Hear, see, do the best way to think of this process. An auditory explanation (1-2 minutes max so we don’t lose attention) and then connect the explanation of what you said with a demonstration. As the demonstration is going use target words from the explanation to the demonstration.
An example is the receiving and dribbling of the ball. You can spend the explanation portion of what is desired to go a little more in depth of the body position, receiving with the proper foot position, body position of the dribble, and then the actual dribbling. Now during the demonstration you want to use target words that are going to be burned into their minds as they do this skill. Don’t go in depth during the demonstration, use target words. “Body, receive, body, dribble.” These target words can be used as you demonstrate. Call the words out as you transition throughout the skill. Then when it is there turn, do the same and call out the target words.
Target words can be used for all drills to help align youth players with the expectation of the drill. Will this go fast at first? Oh gosh no, but as most things in youth soccer it will be a slow start. Once the kids get the process there will always be that connection and this will pay off tenfold in the end. Each time we do a drill we can spend the 1-2 minutes to cover what is wanted and what target words they will hear.

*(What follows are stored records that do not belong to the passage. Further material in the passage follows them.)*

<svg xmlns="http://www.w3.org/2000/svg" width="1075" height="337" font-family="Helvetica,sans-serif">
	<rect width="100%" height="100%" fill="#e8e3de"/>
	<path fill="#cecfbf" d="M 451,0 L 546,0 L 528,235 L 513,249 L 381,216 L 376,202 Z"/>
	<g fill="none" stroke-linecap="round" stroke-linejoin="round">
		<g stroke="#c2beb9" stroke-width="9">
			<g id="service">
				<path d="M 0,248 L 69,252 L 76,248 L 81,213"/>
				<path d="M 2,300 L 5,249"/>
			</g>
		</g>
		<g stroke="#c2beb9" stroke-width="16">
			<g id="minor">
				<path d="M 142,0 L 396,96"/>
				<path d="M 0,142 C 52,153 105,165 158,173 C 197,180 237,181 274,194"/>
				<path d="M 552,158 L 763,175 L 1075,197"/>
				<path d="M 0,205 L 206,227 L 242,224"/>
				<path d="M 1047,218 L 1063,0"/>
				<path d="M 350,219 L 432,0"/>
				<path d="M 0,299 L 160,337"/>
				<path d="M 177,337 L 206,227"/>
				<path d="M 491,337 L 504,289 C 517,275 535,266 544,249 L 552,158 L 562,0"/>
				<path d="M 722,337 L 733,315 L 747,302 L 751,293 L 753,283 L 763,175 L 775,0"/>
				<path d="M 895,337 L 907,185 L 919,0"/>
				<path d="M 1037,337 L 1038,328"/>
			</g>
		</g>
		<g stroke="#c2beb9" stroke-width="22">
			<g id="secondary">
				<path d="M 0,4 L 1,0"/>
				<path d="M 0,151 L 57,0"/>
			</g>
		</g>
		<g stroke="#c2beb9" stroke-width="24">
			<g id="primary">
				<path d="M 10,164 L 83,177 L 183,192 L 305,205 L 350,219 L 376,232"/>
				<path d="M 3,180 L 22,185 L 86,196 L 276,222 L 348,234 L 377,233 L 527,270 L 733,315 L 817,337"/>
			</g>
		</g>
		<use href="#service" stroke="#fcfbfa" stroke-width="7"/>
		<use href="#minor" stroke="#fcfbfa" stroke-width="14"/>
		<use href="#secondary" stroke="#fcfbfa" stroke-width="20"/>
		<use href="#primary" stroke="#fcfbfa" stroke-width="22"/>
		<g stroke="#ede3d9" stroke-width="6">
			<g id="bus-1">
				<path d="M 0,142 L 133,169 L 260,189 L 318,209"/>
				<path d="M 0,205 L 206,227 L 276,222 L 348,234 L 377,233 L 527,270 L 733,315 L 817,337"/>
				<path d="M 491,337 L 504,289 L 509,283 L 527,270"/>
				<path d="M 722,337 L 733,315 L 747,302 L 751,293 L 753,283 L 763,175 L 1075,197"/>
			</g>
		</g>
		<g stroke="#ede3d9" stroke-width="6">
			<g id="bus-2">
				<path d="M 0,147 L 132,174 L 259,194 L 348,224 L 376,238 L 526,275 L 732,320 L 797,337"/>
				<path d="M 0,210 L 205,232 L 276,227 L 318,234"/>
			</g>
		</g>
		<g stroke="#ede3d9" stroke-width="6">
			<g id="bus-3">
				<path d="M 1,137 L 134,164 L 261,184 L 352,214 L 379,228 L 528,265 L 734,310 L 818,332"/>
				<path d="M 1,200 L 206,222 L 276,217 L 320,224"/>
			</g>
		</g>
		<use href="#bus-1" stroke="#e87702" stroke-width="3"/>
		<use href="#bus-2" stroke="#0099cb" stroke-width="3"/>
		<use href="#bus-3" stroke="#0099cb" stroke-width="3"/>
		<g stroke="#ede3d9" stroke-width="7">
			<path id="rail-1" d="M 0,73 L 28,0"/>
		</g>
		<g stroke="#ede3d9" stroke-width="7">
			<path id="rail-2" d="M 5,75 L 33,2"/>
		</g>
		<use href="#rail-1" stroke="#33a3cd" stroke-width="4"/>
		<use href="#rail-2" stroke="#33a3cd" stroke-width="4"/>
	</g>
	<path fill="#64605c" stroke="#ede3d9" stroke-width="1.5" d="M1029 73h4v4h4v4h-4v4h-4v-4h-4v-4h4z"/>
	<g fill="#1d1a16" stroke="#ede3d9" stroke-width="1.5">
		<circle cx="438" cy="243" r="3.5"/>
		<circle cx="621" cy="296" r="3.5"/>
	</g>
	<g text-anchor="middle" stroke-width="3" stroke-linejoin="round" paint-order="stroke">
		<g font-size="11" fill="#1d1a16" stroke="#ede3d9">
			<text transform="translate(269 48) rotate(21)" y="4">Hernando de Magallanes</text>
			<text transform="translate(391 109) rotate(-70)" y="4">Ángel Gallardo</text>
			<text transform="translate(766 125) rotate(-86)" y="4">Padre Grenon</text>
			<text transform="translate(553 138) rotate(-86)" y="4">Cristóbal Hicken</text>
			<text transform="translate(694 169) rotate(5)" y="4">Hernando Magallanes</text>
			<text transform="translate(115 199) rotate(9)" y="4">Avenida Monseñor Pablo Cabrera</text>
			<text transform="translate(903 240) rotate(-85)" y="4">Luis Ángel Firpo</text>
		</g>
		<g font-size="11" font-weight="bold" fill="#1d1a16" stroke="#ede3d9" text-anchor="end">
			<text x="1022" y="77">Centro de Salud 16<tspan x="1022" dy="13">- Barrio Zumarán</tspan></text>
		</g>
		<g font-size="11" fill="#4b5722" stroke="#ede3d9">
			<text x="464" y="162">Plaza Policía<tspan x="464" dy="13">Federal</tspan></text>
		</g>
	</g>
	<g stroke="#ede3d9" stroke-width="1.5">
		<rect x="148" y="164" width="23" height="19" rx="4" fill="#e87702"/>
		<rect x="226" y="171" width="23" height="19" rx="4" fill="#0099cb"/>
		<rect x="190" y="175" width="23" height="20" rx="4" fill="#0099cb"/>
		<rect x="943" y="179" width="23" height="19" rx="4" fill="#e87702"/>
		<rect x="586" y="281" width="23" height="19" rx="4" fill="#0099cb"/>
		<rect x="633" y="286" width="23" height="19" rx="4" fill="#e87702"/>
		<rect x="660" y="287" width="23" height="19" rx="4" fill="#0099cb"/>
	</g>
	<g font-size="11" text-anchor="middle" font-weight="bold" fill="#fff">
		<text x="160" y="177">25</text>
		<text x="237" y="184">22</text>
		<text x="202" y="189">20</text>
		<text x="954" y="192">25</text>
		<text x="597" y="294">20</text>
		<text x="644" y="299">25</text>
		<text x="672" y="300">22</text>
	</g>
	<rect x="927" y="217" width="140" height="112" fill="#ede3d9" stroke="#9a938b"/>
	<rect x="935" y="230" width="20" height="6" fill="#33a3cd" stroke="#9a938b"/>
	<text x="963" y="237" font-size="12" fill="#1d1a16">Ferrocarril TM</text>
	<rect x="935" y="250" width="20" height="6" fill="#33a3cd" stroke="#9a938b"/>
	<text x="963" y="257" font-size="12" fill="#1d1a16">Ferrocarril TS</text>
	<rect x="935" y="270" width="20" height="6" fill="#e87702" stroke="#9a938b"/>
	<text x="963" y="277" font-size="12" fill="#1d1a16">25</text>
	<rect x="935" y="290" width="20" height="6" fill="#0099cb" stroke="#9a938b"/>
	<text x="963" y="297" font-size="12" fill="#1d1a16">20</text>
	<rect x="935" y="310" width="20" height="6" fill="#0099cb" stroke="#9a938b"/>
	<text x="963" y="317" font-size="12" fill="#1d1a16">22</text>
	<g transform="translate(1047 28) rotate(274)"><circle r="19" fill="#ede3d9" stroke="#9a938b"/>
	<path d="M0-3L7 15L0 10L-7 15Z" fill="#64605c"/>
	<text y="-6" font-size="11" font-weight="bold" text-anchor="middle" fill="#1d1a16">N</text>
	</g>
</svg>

Why break the drill down using key/target words? It makes the opportunity to coach so much easier. Johnny, gets great body position when he is getting ready to receive, he even receives the ball correctly, but his body position when he tries to transition is wild. Now when Jonny is up for his turn at the drill we can remind him what is desired on the second time he hears “body” and we can spend 20 seconds to reinforce that one aspect of the drill.
Target/key words help break down a drill into several sections and really helps the coach teach the smallest of fundamentals in youth soccer. The more we can break down the fundamentals of a skill the better and target words make it easy for the coach, the player, and is a huge benefit to the game of soccer.